The “Law of Moses” is a beautiful thing—when men regard it rightly. This is why the Psalmist can say, “O how I love Thy law” (Psalm 119:97). The “Law of Moses was not meant to save men, but to show them their need to be saved, and thus to lead them to Christ (Galatians 3:24). The Jews of Jesus’ day twisted the law, so much so that they considered themselves to be righteous, and yet they condemned Jesus as a law-breaker (especially in regard to the Sabbath—see John 5:16ff.; 19:7). This may help to explain why Jesus called the law “your law” in John 8:17, even as they called it their law (John 7:51; 19:7).

There is a great difference between accepting the Law of Moses as God’s standard of righteousness, and making that same law the means to earning your own salvation, by the work of law-keeping. In Romans chapter 3, Paul made it clear that no one could be saved by law-keeping. So it is that when Paul refers to the “law” in Romans 7, he is referring to the “Law of Moses” or to the commands of God more generally in the Old Testament. Paul loved the “Law of Moses” when it was looked upon as “the law of God” and not as that set of laws that were twisted by the Jews into something they were never meant to be.
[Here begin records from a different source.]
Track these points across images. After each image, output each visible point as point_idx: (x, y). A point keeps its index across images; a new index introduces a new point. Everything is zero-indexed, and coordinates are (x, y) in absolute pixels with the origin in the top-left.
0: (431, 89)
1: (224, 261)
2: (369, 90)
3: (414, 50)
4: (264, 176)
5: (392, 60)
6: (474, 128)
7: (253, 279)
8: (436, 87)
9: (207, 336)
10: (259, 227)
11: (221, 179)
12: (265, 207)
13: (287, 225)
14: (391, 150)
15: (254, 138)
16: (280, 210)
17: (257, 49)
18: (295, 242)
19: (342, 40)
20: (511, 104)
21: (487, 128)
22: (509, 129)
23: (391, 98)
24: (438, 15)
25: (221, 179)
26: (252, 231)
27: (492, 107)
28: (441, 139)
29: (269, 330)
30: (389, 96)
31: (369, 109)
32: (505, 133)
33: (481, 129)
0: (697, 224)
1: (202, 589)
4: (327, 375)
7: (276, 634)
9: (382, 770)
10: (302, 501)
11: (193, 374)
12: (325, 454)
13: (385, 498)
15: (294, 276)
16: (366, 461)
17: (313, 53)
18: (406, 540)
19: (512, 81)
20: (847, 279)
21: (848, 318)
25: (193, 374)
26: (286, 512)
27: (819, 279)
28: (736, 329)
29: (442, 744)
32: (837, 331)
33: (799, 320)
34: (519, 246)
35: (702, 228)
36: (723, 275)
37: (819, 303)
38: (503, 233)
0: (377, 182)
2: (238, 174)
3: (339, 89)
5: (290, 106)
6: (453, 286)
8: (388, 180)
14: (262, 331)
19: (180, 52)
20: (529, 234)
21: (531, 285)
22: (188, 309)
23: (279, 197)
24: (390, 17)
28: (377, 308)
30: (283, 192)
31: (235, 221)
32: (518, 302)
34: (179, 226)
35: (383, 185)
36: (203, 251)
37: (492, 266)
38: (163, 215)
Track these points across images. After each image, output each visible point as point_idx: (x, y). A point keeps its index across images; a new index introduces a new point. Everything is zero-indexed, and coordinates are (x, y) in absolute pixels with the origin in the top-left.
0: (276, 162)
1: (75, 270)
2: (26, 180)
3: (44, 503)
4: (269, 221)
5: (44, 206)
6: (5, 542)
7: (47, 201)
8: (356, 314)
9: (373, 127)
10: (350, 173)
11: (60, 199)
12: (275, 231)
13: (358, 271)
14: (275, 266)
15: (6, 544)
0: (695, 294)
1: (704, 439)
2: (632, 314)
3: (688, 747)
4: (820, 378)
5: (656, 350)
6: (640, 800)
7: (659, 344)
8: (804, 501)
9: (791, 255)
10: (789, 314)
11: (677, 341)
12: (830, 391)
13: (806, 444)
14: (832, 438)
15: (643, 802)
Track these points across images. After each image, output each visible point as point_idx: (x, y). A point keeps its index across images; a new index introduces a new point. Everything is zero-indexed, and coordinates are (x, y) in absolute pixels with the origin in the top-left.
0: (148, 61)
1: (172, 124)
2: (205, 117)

In my opinion there is not a great difference between the “Law of Moses” and the “law of God” as mentioned in Romans 7. The difference is in how men looked upon that law. When they saw it is something one must keep in order to earn salvation (Jesus would call this “your law”), they were wrong. When they saw it as a standard of righteousness (Paul would call it, “the law of God”) which Jesus kept as the Son of God, and which the Holy Spirit strengthens us to keep (although imperfectly, see Romans 8:4) then they viewed it rightly.